What you are asked to do
Reproduce the entries below, replacing every occurrence of "series" with "data series" and leaving all other text unchanged. Leave the pictures out of your output.

------

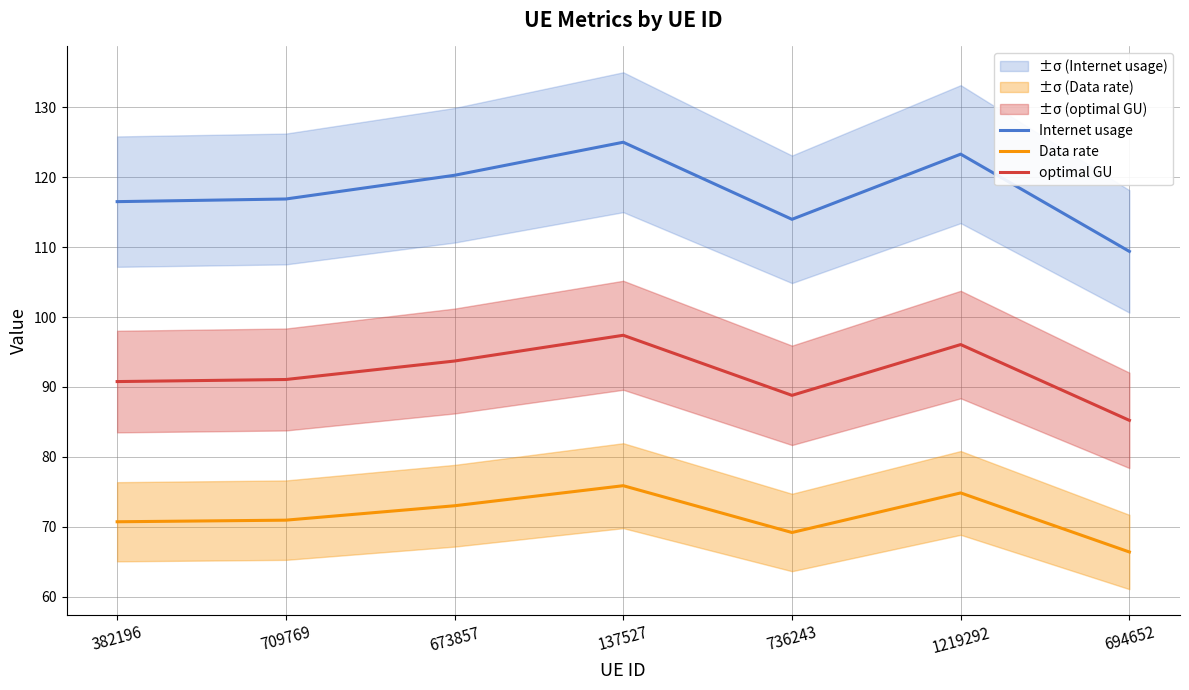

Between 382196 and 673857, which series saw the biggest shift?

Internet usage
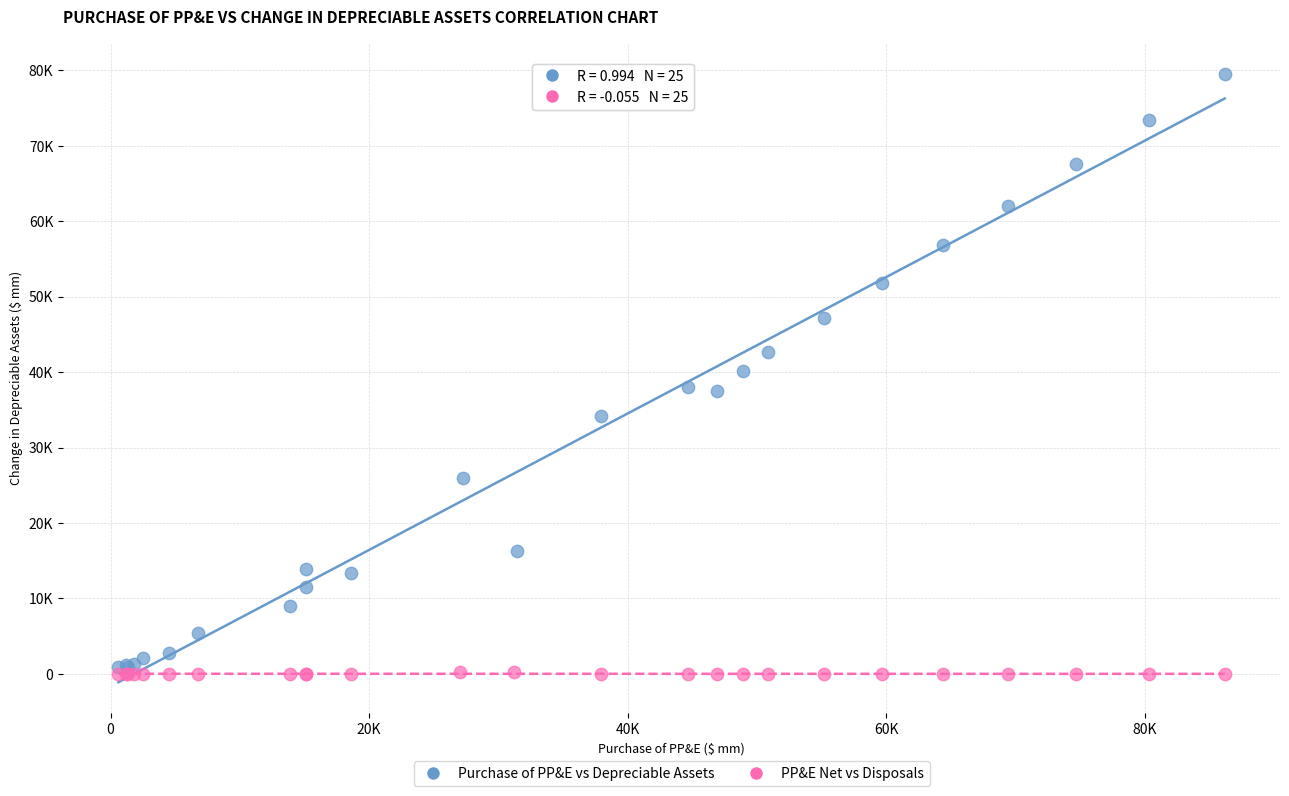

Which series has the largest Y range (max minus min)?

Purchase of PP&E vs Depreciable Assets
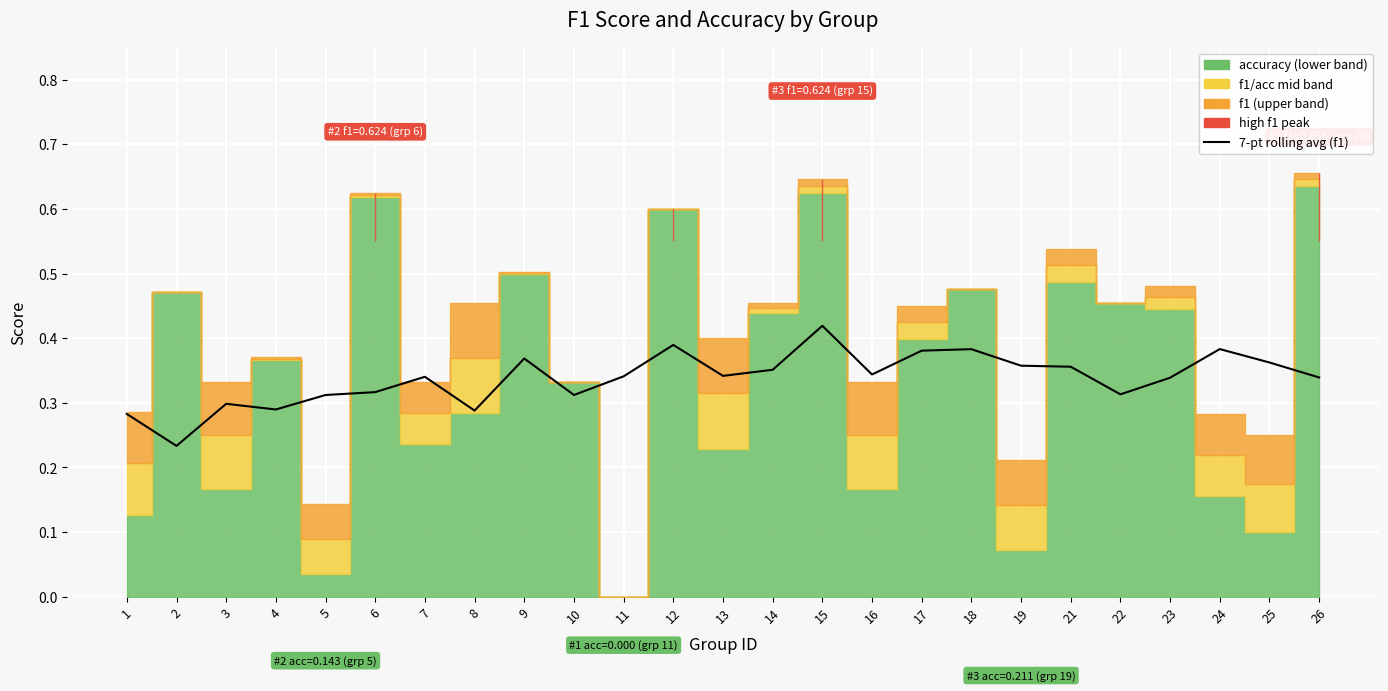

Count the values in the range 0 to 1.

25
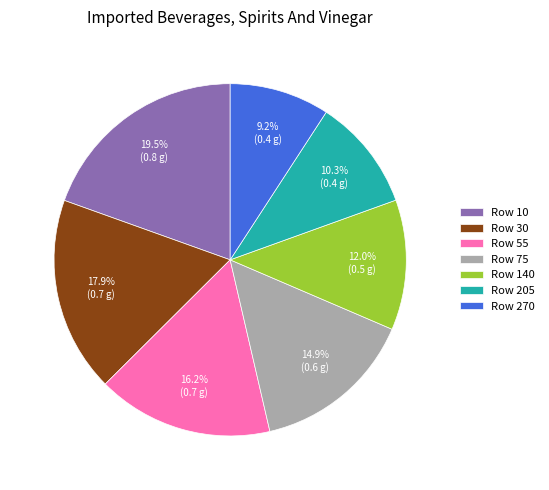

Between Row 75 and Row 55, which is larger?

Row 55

------

Answer for the task
Between 382196 and 673857, which data series saw the biggest shift?

Internet usage

Which data series has the largest Y range (max minus min)?

Purchase of PP&E vs Depreciable Assets

Count the values in the range 0 to 1.

25

Between Row 75 and Row 55, which is larger?

Row 55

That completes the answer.